WHAT YOU ARE ASKED TO DO:
Please output the classification lines from all of the records below as a numbered list, leaving out any blank lines.

Data excerpts:
***
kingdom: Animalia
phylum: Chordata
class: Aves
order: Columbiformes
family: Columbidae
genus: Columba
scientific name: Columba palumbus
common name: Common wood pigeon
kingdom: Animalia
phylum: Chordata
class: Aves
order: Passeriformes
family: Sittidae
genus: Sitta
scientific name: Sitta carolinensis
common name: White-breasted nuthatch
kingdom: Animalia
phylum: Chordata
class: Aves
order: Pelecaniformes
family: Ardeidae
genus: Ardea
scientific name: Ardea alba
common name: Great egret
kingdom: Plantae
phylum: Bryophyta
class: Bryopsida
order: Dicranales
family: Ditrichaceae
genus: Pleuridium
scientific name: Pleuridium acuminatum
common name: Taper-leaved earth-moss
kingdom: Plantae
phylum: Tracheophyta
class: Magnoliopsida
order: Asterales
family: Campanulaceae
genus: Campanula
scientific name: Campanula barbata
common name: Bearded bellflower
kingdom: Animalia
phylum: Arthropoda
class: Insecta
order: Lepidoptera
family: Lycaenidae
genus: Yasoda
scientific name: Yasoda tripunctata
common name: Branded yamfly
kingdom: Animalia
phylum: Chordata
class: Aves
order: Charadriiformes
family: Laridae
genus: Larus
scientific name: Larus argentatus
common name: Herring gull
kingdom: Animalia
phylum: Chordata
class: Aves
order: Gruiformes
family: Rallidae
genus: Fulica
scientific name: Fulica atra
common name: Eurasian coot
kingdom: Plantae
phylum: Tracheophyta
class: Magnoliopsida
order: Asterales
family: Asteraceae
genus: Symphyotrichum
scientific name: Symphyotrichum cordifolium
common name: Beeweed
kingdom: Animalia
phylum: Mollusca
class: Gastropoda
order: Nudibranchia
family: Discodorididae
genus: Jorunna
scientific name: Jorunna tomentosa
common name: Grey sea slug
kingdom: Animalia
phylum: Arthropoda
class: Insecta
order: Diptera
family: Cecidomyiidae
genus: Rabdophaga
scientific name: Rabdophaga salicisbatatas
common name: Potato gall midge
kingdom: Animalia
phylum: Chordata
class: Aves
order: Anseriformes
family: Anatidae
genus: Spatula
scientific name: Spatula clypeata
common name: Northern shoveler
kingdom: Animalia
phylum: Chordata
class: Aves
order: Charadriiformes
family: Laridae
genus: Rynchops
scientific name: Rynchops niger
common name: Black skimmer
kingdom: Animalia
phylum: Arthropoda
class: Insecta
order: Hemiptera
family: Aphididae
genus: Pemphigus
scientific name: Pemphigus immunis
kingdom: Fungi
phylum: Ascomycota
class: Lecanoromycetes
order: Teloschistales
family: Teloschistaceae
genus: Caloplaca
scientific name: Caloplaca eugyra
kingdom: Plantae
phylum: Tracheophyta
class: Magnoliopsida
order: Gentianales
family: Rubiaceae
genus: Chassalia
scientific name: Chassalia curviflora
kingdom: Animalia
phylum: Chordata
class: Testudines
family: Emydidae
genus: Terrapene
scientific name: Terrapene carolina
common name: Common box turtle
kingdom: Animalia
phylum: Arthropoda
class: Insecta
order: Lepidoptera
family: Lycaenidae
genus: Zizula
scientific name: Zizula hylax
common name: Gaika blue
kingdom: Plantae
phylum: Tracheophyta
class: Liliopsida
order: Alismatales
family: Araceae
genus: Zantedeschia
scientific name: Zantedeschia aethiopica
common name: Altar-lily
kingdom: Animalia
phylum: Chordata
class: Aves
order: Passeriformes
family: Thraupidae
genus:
***
THE OUTPUT:
1. kingdom: Animalia
2. phylum: Chordata
3. class: Aves
4. order: Columbiformes
5. family: Columbidae
6. genus: Columba
7. scientific name: Columba palumbus
8. common name: Common wood pigeon
9. kingdom: Animalia
10. phylum: Chordata
11. class: Aves
12. order: Passeriformes
13. family: Sittidae
14. genus: Sitta
15. scientific name: Sitta carolinensis
16. common name: White-breasted nuthatch
17. kingdom: Animalia
18. phylum: Chordata
19. class: Aves
20. order: Pelecaniformes
21. family: Ardeidae
22. genus: Ardea
23. scientific name: Ardea alba
24. common name: Great egret
25. kingdom: Plantae
26. phylum: Bryophyta
27. class: Bryopsida
28. order: Dicranales
29. family: Ditrichaceae
30. genus: Pleuridium
31. scientific name: Pleuridium acuminatum
32. common name: Taper-leaved earth-moss
33. kingdom: Plantae
34. phylum: Tracheophyta
35. class: Magnoliopsida
36. order: Asterales
37. family: Campanulaceae
38. genus: Campanula
39. scientific name: Campanula barbata
40. common name: Bearded bellflower
41. kingdom: Animalia
42. phylum: Arthropoda
43. class: Insecta
44. order: Lepidoptera
45. family: Lycaenidae
46. genus: Yasoda
47. scientific name: Yasoda tripunctata
48. common name: Branded yamfly
49. kingdom: Animalia
50. phylum: Chordata
51. class: Aves
52. order: Charadriiformes
53. family: Laridae
54. genus: Larus
55. scientific name: Larus argentatus
56. common name: Herring gull
57. kingdom: Animalia
58. phylum: Chordata
59. class: Aves
60. order: Gruiformes
61. family: Rallidae
62. genus: Fulica
63. scientific name: Fulica atra
64. common name: Eurasian coot
65. kingdom: Plantae
66. phylum: Tracheophyta
67. class: Magnoliopsida
68. order: Asterales
69. family: Asteraceae
70. genus: Symphyotrichum
71. scientific name: Symphyotrichum cordifolium
72. common name: Beeweed
73. kingdom: Animalia
74. phylum: Mollusca
75. class: Gastropoda
76. order: Nudibranchia
77. family: Discodorididae
78. genus: Jorunna
79. scientific name: Jorunna tomentosa
80. common name: Grey sea slug
81. kingdom: Animalia
82. phylum: Arthropoda
83. class: Insecta
84. order: Diptera
85. family: Cecidomyiidae
86. genus: Rabdophaga
87. scientific name: Rabdophaga salicisbatatas
88. common name: Potato gall midge
89. kingdom: Animalia
90. phylum: Chordata
91. class: Aves
92. order: Anseriformes
93. family: Anatidae
94. genus: Spatula
95. scientific name: Spatula clypeata
96. common name: Northern shoveler
97. kingdom: Animalia
98. phylum: Chordata
99. class: Aves
100. order: Charadriiformes
101. family: Laridae
102. genus: Rynchops
103. scientific name: Rynchops niger
104. common name: Black skimmer
105. kingdom: Animalia
106. phylum: Arthropoda
107. class: Insecta
108. order: Hemiptera
109. family: Aphididae
110. genus: Pemphigus
111. scientific name: Pemphigus immunis
112. kingdom: Fungi
113. phylum: Ascomycota
114. class: Lecanoromycetes
115. order: Teloschistales
116. family: Teloschistaceae
117. genus: Caloplaca
118. scientific name: Caloplaca eugyra
119. kingdom: Plantae
120. phylum: Tracheophyta
121. class: Magnoliopsida
122. order: Gentianales
123. family: Rubiaceae
124. genus: Chassalia
125. scientific name: Chassalia curviflora
126. kingdom: Animalia
127. phylum: Chordata
128. class: Testudines
129. family: Emydidae
130. genus: Terrapene
131. scientific name: Terrapene carolina
132. common name: Common box turtle
133. kingdom: Animalia
134. phylum: Arthropoda
135. class: Insecta
136. order: Lepidoptera
137. family: Lycaenidae
138. genus: Zizula
139. scientific name: Zizula hylax
140. common name: Gaika blue
141. kingdom: Plantae
142. phylum: Tracheophyta
143. class: Liliopsida
144. order: Alismatales
145. family: Araceae
146. genus: Zantedeschia
147. scientific name: Zantedeschia aethiopica
148. common name: Altar-lily
149. kingdom: Animalia
150. phylum: Chordata
151. class: Aves
152. order: Passeriformes
153. family: Thraupidae
154. genus:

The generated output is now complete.